> _Data for review_:
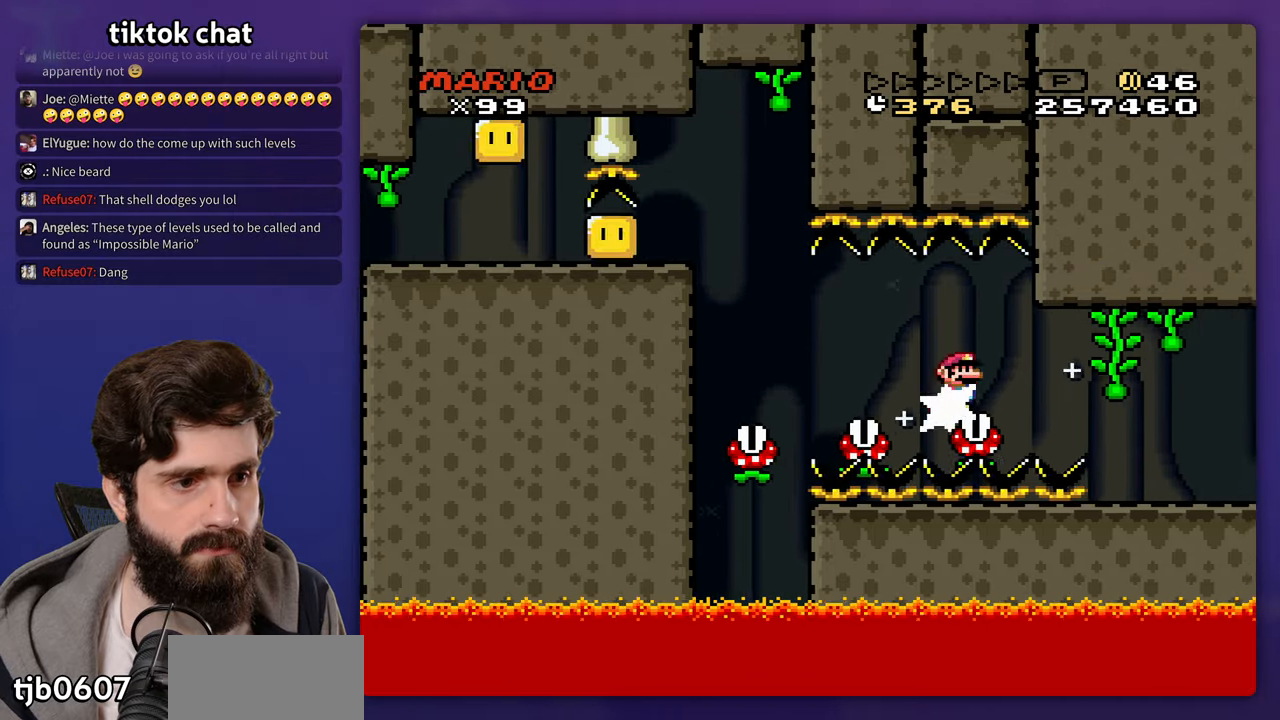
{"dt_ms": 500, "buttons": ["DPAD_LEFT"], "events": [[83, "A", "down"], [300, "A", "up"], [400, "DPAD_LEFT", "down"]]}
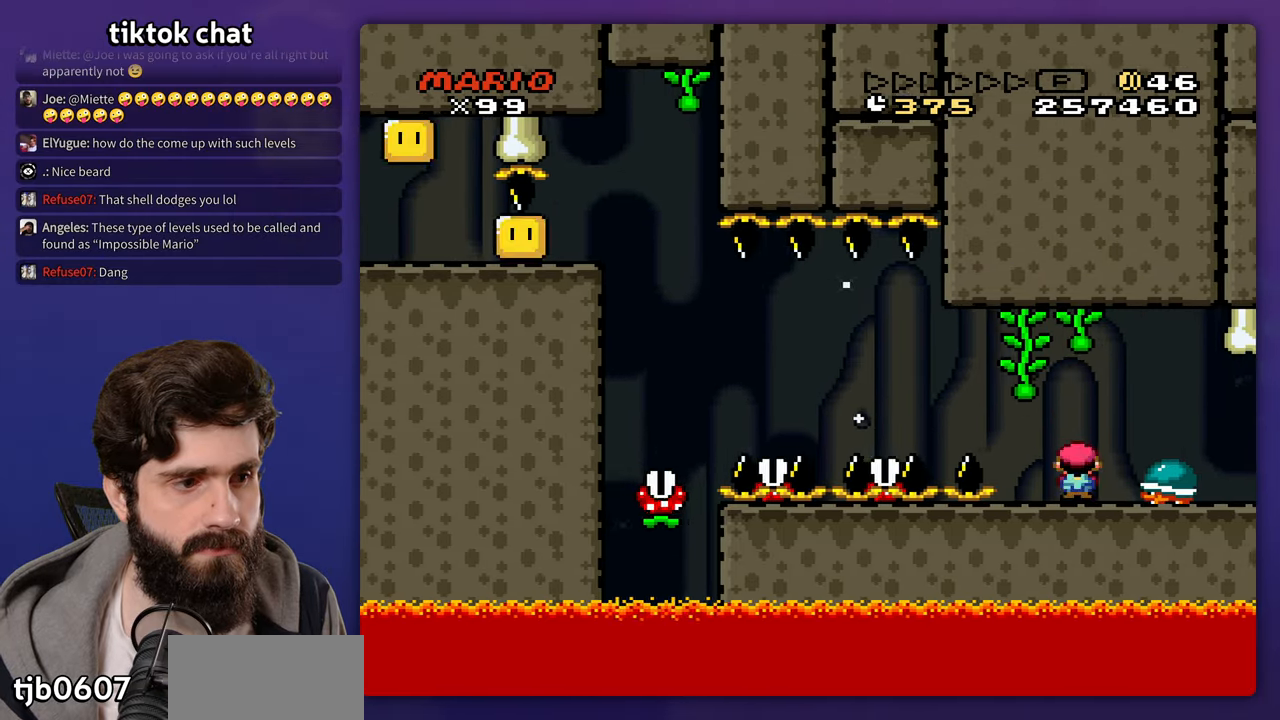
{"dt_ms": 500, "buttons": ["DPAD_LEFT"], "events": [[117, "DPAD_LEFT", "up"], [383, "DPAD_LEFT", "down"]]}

==

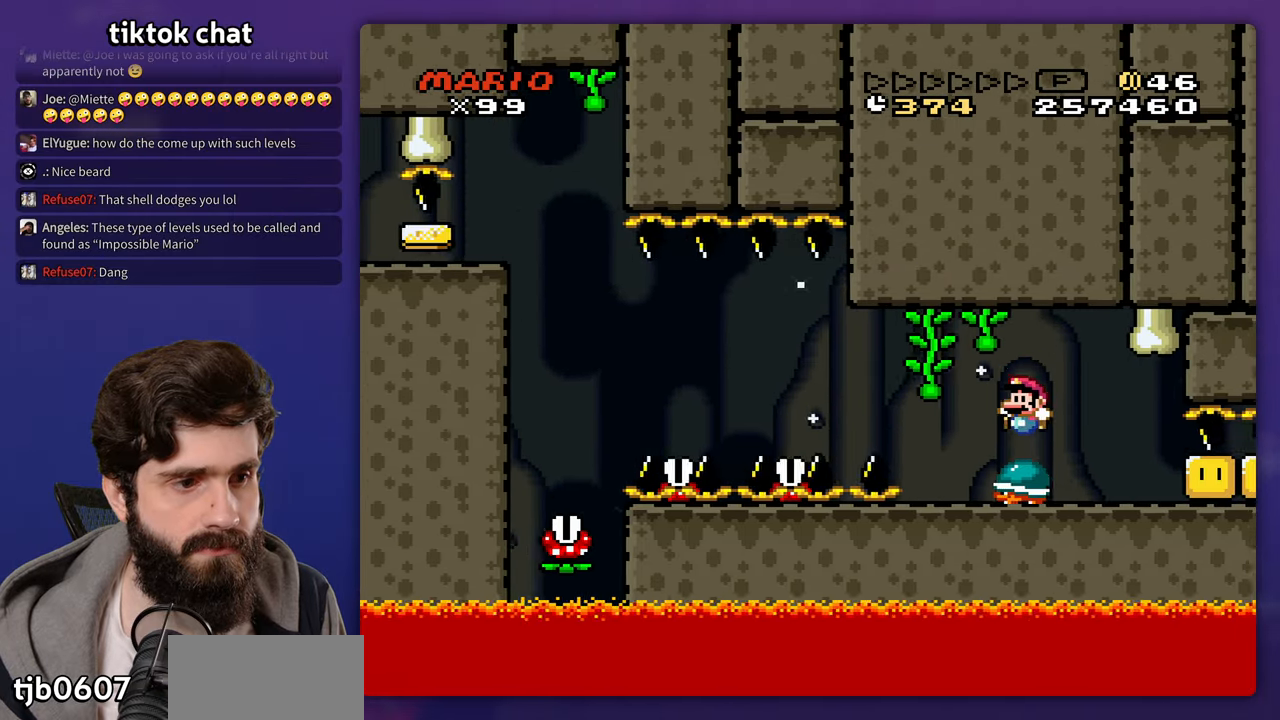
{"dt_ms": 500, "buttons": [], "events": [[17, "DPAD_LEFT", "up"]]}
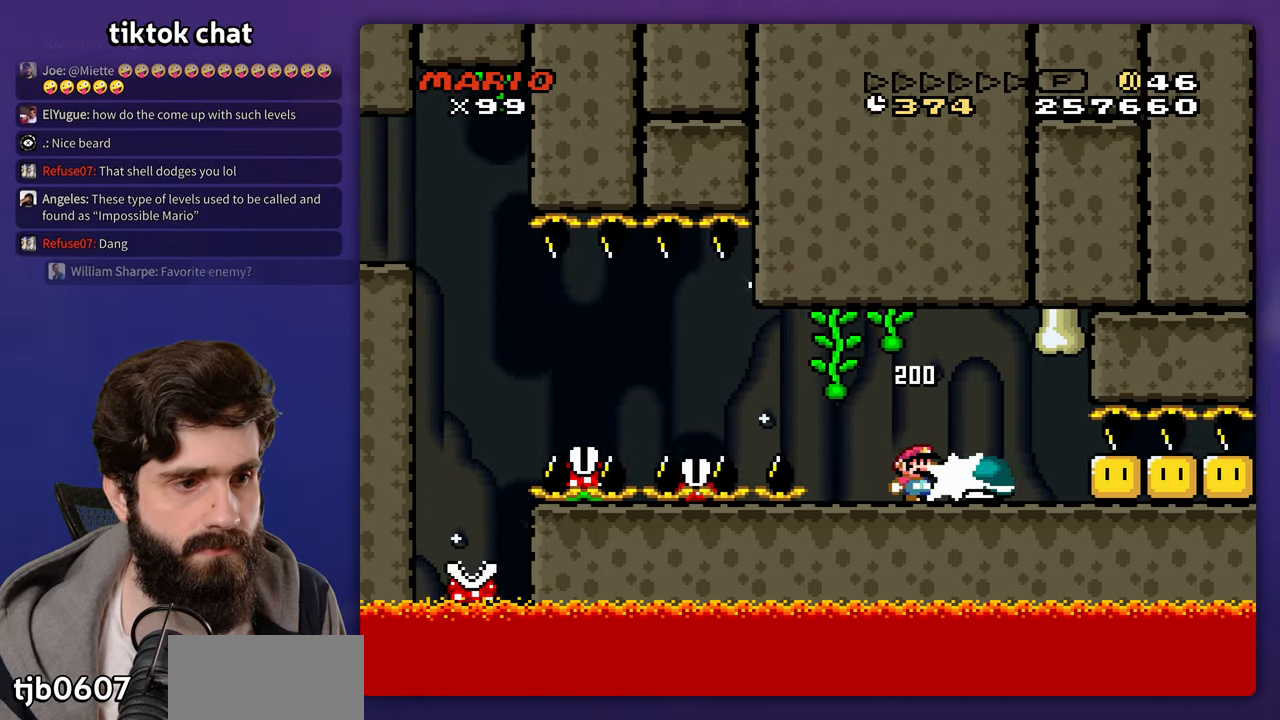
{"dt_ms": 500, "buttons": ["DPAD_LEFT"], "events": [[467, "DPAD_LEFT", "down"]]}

> _Aim of the exercise_:
For every line above that holds the word "down", report the whole line.

> _Solution_:
{"dt_ms": 500, "buttons": ["DPAD_LEFT"], "events": [[83, "A", "down"], [300, "A", "up"], [400, "DPAD_LEFT", "down"]]}
{"dt_ms": 500, "buttons": ["DPAD_LEFT"], "events": [[117, "DPAD_LEFT", "up"], [383, "DPAD_LEFT", "down"]]}
{"dt_ms": 500, "buttons": ["DPAD_LEFT"], "events": [[467, "DPAD_LEFT", "down"]]}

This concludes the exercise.